If you're thinking that you or your business could never be featured in news stories, you're probably right. The very first thing you've got to do is get your head around the fact that you or your business can indeed be newsworthy. If Wayne Gretsky missed 100% of the shots he didn't take, then you're going to miss 100% of the media opportunities you allow to slip by because you're not confident you have what it takes to be news.
There isn't time or space here to give you the full run down on getting into the media – entire books are written on this topic alone. For example, Free Publicity: A TV Reporter Shares the Secrets for Getting Covered on the News by Jeff Crilley is in my opinion an especially good one.
What I can tell you is this: KNOW for a fact that you can get into the news, because you can.
Be ever vigilante for news opportunities, and when you see one, don't hesitate to jump on it immediately.
Do submit stories to your local newspapers, television shows, local websites, etc. This is well within almost anyone's comfort range and it's a great place to start.
Work towards becoming a featured columnist or editorialist in your local publications. Getting your smiling face and great advice in front of local readers on a weekly basis will get you business. Start by writing letters to the editor that do not sound like commercials. In our fitness expert example, you might note that you're seeing more overweight children in the neighborhood, and offer 3 tips their parents can use to motivate their children into activity.

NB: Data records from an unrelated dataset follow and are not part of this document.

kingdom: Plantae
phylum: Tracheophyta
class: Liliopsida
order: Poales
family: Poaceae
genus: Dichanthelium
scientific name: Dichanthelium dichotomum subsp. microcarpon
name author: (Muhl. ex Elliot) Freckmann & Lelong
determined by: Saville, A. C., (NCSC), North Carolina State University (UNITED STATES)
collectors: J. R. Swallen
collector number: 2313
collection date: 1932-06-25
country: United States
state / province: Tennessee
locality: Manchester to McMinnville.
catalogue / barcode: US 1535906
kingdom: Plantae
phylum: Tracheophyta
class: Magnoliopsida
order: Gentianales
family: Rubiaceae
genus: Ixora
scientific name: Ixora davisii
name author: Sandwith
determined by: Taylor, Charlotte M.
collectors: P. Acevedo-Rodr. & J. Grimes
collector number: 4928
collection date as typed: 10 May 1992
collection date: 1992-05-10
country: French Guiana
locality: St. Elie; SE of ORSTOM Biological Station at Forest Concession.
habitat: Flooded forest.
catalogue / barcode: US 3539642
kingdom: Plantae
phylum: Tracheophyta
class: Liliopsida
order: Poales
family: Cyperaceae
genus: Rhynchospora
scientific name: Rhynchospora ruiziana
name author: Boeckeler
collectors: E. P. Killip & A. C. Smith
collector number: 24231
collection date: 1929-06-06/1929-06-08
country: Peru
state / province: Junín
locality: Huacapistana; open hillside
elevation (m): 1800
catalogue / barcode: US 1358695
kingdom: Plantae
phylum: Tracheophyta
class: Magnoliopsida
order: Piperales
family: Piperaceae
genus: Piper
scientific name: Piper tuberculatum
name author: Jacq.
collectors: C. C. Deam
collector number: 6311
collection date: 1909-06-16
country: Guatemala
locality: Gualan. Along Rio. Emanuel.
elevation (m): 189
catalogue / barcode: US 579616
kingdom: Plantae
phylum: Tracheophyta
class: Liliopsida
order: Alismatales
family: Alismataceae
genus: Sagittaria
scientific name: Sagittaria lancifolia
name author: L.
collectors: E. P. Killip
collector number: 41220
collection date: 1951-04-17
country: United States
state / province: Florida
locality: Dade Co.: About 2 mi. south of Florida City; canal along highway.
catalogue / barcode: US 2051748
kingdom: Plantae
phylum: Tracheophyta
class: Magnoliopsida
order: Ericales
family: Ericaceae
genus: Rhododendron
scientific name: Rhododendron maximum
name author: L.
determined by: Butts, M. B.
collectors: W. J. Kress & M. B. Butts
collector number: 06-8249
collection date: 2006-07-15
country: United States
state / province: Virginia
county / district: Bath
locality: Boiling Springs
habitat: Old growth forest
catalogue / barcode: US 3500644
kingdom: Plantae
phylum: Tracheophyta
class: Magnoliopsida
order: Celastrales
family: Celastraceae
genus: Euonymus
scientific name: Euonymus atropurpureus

If you can retain ownership of your columns, do so, even if it means allowing the paper or magazine to run them for free. This way you can send those columns to other publications as well.
Let your local reporters know that you are an authority in your subject they can call on when they need help with a story. When they call, drop everything and be as helpful as possible. Do not appear self-serving – put their need to get the story accurate and finished ahead of your desire for publicity. 9 times out of 10 they will cite you as a source. “According to local expert John Smith, ...”
More Tips For Getting Into The News:
When pitching your own stories, keep in mind the question every reporter and news editor is silently asking: “Will my audience care about this story? If so, why?” Get familiar with the kinds of stories your target news outlets publish, and tailor your own press releases accordingly.
Anticipate trends in your field of expertise and the larger implications of those trends. In other words, be on the forefront of news whenever possible instead of chasing it. Show how this new trend will affect the readers of the publication.
Be the odd man out. If a story breaks and everyone in the media is in lockstep on what this story means, take the opposite view. If a reporter is looking for something different or even just to balance out their own story, they will be anxious to talk to you. Note: Be sure you can back up your point view with facts or examples.
Know what a reporter has written before approaching them. Tell them you enjoyed their article on propagating ferns when you pitch them an idea to write about the exotic plants you're selling by mail. A little honest flattery and attention goes a long way to getting your own free publicity.
Forget small talk. Are you calling a reporter to pitch your story? Or is she calling you to get your perspective? Get to the point. The reporter will appreciate that you respect they're under a deadline.
Do the reporter's work for them. When you send out a press release, make it read like a story in the newspaper. You'll be surprised how many times they will print it just as you wrote it.
Relax. Sometimes your stories will be picked up, other times they won't. It may take time to get recognized as an expert reporters can call on – simply continue to get your name out there. Have fun with this. You may find it slow going at first, but persistence pays off. And the more publicity you get, the more you will get because publicity begets publicity. Something you do today such as sending out a press release or making contact with a reporter may not pay off for days, weeks or even months. But as long as you are offering newsworthy stories and/or expert help in your niche, continuous effort nearly always gets rewarded.